_Directions for this task_: Echo the part of the crosslinked polyvinylpyrrolidone text starting at "BACKGROUND OF THE" and ending at "Pat. No. 4,795,802).", without any changes.

_Text block_:
Process for making crosslinked polyvinylpyrrolidone

Details Process for making crosslinked polyvinylpyrrolidone Process for making crosslinked polyvinylpyrrolidone

2002-10-17

2003-12-09

Pezzuto, Helen L. (Department: 1713)

Synthetic resins or natural rubbers -- part of the class 520 ser

Synthetic resins

At least one aryl ring which is part of a fused or bridged...

C524S827000, C526S173000, C526S264000

Reexamination Certificate

active

06660800

ABSTRACT:

FIELD OF THE INVENTION
The invention relates to a process for making crosslinked polyvinylpyrrolidone. In particular, the invention is a process for reducing the toxicity and volume of aqueous waste generated in a base-catalyzed process for making the polymer.
BACKGROUND OF THE INVENTION
Polyvinylpyrrolidones have diverse utility. They are used in polymer films, adhesives, hair and skin-care formulations, pharmaceutical tablet binders and disintegrants, and beverage clarifiers. Polyvinylpyrrolidones are normally produced by free-radical or base-catalyzed polymerization of N-vinylpyrrolidone (NVP).
Free-radical initiators, such as hydrogen peroxide or organic peroxides, polymerize NVP to give polymers having relatively low molecular weight and a low degree of crosslinking. These products (e.g., “PVP K30” and “PVP K90”) are soluble in water and alcohols, and they can be purified by treating their solutions with adsorbants or ion-exchange resins (see, e.g., U.S. Pat. No. 4,795,802).
In contrast, crosslinked polyvinylpyrrolidone (“crosslinked PVP” or “PVP-P”) has a high molecular weight and a high degree of crosslinking. It is produced by base-catalyzed polymerization of NVP. Crosslinked PVP is usually produced by one of two general methods. In one approach, NVP is polymerized in the presence of an added difunctional crosslinker. In another approach, the crosslinker is generated “in situ” in a two-stage process. In the first stage, an aqueous mixture containing N-vinylpyrrolidone (NVP) and about 0.4 to 0.8 wt. %, based on the amount of NVP, of an alkali metal hydroxide (usually NaOH) is heated to about 140° C. to generate divinyl crosslinkers. After several hours, the mixture is cooled to about 100° C., and polymerization begins.
Crosslinked PVP is not soluble in water or alcohols. Therefore, impurities cannot be removed by forming a solution and treating it with, for example, an ion-exchange resin or activated carbon. Instead, a typical workup for PVP-P starts with extensive water washing to remove residual alkali metal hydroxide residues. Usually, the polymer is washed until the pH of the washings is close to 7. This is followed by washing with aqueous acid to neutralize base and convert residual NVP to the less-toxic 2-pyrrolidone. A final water wash is then used to remove traces of acid from the PVP-P.

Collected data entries

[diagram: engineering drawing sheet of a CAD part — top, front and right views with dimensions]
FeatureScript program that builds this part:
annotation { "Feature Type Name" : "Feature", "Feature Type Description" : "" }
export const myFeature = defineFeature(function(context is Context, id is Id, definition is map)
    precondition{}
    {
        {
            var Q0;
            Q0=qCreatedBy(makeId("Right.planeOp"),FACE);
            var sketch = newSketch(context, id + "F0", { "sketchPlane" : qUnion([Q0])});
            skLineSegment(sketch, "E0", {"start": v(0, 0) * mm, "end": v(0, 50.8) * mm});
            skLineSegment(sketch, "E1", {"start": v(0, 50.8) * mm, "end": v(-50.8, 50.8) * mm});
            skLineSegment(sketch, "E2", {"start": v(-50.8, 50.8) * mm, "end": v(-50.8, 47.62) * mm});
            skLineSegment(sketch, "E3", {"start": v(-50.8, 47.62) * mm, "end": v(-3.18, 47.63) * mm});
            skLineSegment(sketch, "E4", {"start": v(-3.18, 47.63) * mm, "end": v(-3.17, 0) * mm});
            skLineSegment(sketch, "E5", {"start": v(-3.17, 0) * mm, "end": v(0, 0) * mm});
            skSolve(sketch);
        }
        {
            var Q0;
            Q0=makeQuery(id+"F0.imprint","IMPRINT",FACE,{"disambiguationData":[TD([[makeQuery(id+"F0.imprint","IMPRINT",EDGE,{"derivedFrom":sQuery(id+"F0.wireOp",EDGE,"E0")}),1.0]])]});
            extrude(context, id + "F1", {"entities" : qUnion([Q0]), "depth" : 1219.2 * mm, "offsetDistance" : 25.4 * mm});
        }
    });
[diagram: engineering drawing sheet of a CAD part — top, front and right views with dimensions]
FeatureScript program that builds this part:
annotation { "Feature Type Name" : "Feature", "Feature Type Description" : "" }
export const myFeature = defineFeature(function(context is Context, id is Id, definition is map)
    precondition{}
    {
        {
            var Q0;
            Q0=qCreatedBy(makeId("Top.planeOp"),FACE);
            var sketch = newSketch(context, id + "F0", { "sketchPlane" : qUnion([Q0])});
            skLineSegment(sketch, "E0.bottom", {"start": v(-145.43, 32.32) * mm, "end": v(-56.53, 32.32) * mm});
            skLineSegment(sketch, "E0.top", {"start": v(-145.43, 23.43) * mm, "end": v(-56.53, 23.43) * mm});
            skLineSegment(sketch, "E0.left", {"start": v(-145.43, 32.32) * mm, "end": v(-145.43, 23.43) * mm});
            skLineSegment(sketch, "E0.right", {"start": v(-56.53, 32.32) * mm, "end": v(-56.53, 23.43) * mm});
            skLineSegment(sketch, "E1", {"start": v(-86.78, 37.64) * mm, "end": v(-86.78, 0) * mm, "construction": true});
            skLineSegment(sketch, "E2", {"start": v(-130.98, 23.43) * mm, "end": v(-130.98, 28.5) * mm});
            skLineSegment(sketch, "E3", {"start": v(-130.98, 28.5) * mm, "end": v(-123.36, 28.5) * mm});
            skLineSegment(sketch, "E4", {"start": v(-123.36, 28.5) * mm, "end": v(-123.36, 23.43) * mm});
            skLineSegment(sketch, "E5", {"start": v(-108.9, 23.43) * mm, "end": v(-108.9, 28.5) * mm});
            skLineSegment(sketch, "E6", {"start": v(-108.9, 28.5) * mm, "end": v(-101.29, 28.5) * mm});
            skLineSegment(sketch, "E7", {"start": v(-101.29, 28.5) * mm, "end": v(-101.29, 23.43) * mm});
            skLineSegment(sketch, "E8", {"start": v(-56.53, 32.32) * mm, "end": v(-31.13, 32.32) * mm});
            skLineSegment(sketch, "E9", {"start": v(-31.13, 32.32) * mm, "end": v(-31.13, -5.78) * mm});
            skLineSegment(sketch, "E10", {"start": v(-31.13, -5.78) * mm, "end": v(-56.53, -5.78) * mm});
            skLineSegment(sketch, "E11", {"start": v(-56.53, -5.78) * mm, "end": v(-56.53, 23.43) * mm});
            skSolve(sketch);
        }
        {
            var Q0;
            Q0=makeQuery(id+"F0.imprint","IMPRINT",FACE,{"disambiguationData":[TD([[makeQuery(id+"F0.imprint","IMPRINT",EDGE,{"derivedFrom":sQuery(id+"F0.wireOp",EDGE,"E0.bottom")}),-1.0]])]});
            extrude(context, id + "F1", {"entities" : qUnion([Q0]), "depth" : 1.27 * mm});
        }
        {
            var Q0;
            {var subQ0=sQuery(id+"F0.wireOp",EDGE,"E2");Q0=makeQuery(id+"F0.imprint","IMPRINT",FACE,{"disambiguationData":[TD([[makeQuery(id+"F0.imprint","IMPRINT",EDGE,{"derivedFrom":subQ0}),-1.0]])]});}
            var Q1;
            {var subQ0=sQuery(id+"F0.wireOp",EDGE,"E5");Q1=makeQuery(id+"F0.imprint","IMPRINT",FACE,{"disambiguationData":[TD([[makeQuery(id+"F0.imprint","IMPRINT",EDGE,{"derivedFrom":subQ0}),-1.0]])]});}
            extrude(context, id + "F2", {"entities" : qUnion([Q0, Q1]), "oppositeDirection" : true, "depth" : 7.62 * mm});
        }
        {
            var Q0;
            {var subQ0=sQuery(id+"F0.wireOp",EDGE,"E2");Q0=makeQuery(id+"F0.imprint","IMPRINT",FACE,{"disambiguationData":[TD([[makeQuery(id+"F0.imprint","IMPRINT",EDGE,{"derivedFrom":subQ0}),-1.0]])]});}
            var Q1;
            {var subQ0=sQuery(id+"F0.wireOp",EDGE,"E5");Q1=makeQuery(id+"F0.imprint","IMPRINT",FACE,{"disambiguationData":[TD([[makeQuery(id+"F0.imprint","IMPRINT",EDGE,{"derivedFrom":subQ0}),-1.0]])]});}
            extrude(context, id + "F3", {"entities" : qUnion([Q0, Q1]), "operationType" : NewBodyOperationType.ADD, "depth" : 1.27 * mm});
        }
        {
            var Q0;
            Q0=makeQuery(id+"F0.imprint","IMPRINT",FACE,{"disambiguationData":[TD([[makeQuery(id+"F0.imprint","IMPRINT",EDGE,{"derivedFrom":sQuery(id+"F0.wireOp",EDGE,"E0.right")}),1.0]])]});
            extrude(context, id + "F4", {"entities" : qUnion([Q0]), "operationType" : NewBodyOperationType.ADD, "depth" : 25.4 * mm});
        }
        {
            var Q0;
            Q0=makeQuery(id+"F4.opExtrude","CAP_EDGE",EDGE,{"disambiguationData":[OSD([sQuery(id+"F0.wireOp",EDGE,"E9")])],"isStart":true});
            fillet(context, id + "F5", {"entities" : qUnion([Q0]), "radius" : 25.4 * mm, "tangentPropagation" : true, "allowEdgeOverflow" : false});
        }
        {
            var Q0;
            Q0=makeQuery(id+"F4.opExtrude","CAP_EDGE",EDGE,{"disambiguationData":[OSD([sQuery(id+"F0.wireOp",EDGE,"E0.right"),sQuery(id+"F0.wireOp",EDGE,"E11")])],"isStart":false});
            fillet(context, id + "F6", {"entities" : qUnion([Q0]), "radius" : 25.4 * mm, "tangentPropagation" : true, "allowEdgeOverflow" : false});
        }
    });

_Your solution_:
BACKGROUND OF THE INVENTION
Polyvinylpyrrolidones have diverse utility. They are used in polymer films, adhesives, hair and skin-care formulations, pharmaceutical tablet binders and disintegrants, and beverage clarifiers. Polyvinylpyrrolidones are normally produced by free-radical or base-catalyzed polymerization of N-vinylpyrrolidone (NVP).
Free-radical initiators, such as hydrogen peroxide or organic peroxides, polymerize NVP to give polymers having relatively low molecular weight and a low degree of crosslinking. These products (e.g., “PVP K30” and “PVP K90”) are soluble in water and alcohols, and they can be purified by treating their solutions with adsorbants or ion-exchange resins (see, e.g., U.S. Pat. No. 4,795,802).